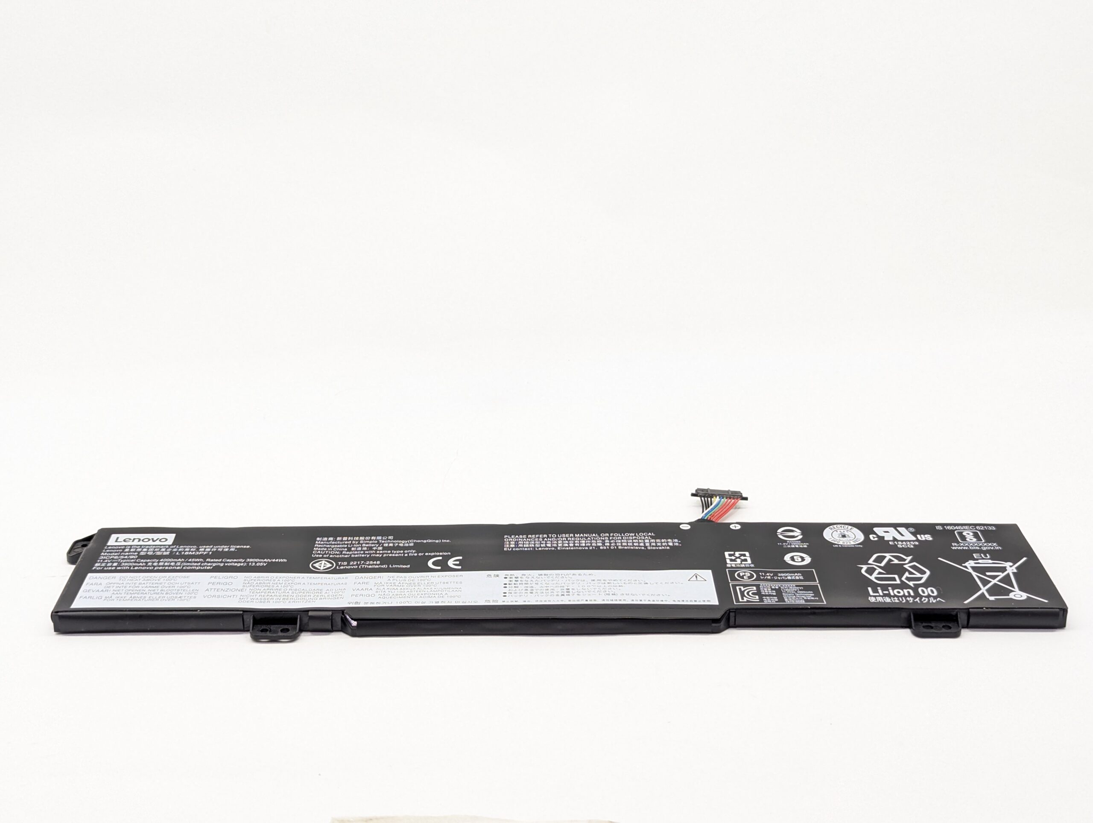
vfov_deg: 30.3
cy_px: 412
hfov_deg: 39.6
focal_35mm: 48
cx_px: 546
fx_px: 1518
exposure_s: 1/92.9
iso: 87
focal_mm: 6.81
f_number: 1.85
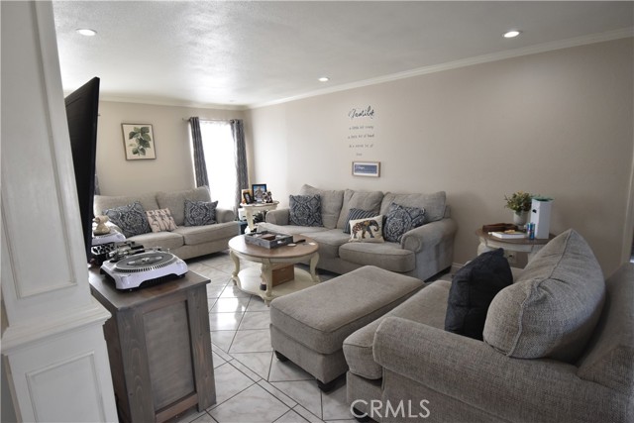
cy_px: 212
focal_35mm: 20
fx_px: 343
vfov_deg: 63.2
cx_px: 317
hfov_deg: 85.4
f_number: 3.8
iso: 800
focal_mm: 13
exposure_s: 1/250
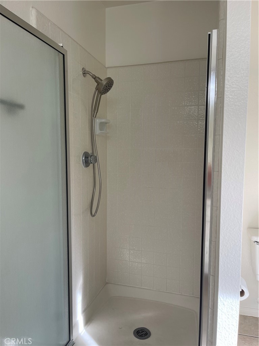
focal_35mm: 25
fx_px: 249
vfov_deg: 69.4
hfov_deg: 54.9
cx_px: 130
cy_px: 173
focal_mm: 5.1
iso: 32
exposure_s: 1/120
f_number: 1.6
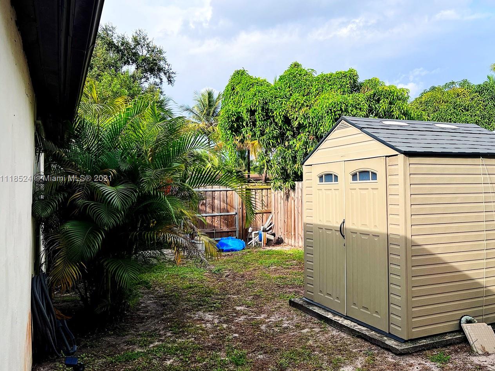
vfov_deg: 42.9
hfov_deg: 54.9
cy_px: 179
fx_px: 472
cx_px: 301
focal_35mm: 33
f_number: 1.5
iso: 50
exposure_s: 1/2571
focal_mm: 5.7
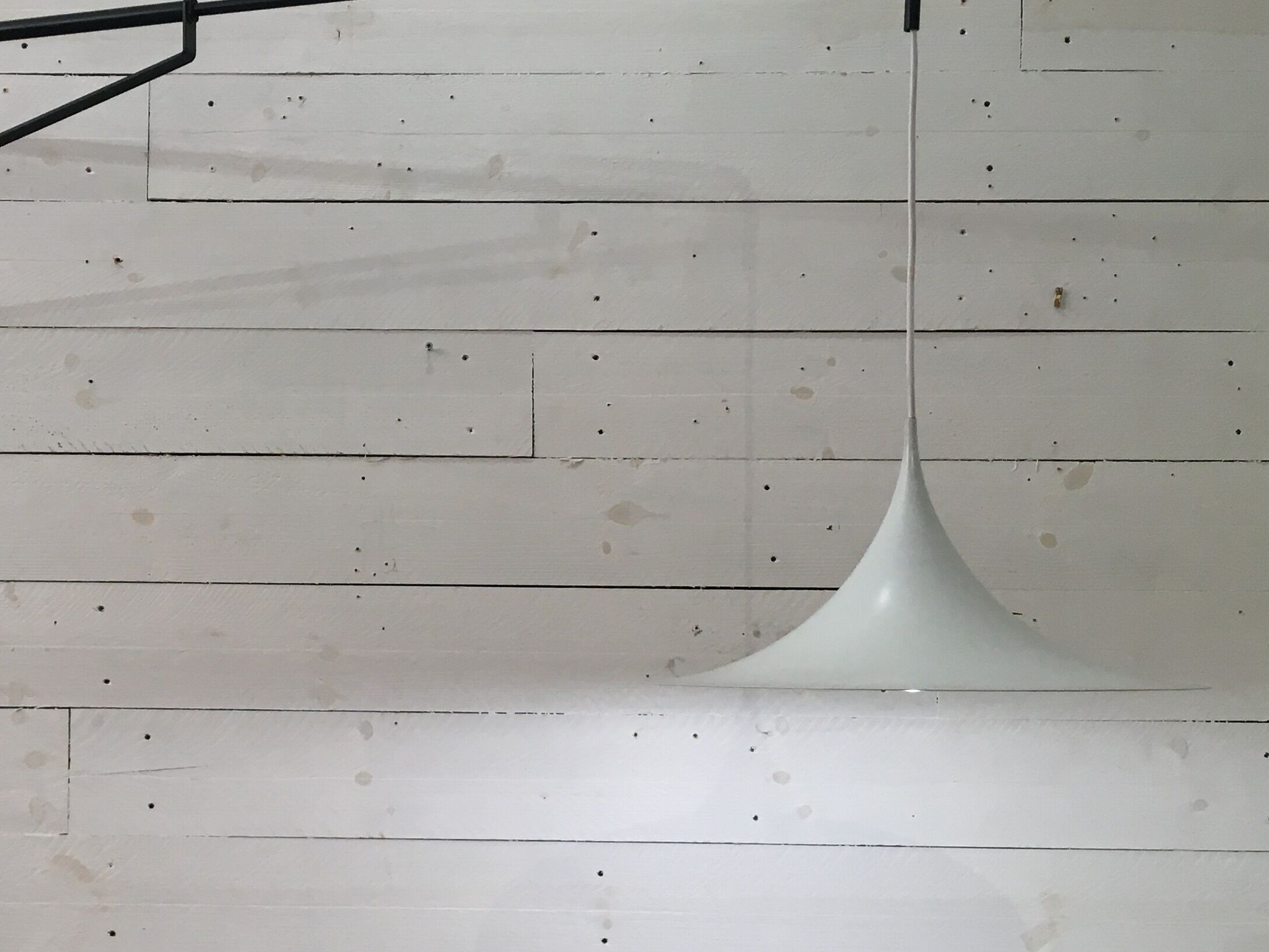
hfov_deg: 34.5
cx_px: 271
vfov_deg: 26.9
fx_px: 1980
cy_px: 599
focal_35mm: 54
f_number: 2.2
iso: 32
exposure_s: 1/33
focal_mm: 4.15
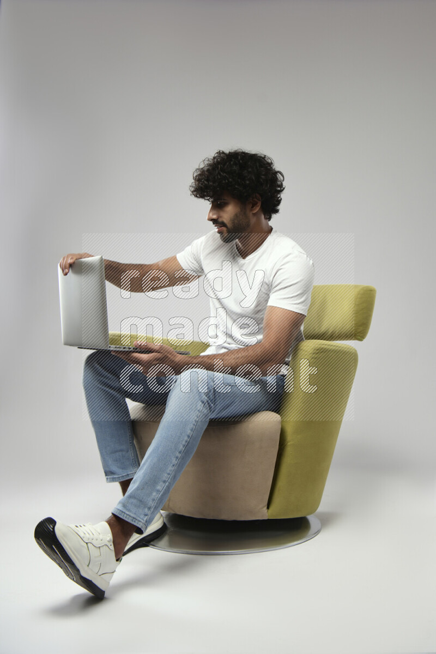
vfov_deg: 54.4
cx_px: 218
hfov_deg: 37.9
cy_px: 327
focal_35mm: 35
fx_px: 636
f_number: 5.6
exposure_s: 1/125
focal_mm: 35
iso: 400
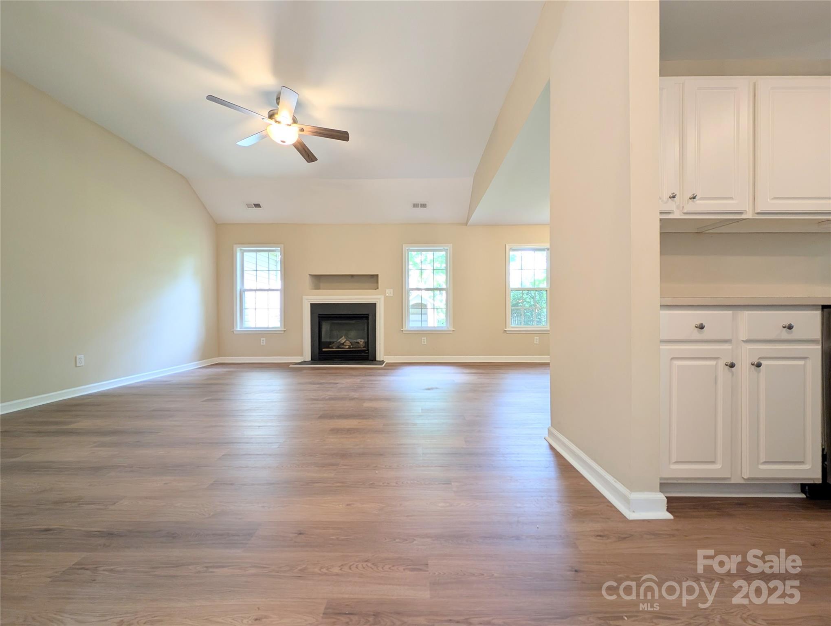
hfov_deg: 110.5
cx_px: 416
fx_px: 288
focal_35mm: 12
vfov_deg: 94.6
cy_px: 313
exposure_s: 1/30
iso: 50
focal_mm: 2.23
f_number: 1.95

────────

Please copy the lines above, starting at the one that holds "vfov_deg: 26.9" and stopping after the last line, exactly as they appear and minus the pictures.

• **Answer area**
vfov_deg: 26.9
fx_px: 1980
cy_px: 599
focal_35mm: 54
f_number: 2.2
iso: 32
exposure_s: 1/33
focal_mm: 4.15
vfov_deg: 54.4
cx_px: 218
hfov_deg: 37.9
cy_px: 327
focal_35mm: 35
fx_px: 636
f_number: 5.6
exposure_s: 1/125
focal_mm: 35
iso: 400
hfov_deg: 110.5
cx_px: 416
fx_px: 288
focal_35mm: 12
vfov_deg: 94.6
cy_px: 313
exposure_s: 1/30
iso: 50
focal_mm: 2.23
f_number: 1.95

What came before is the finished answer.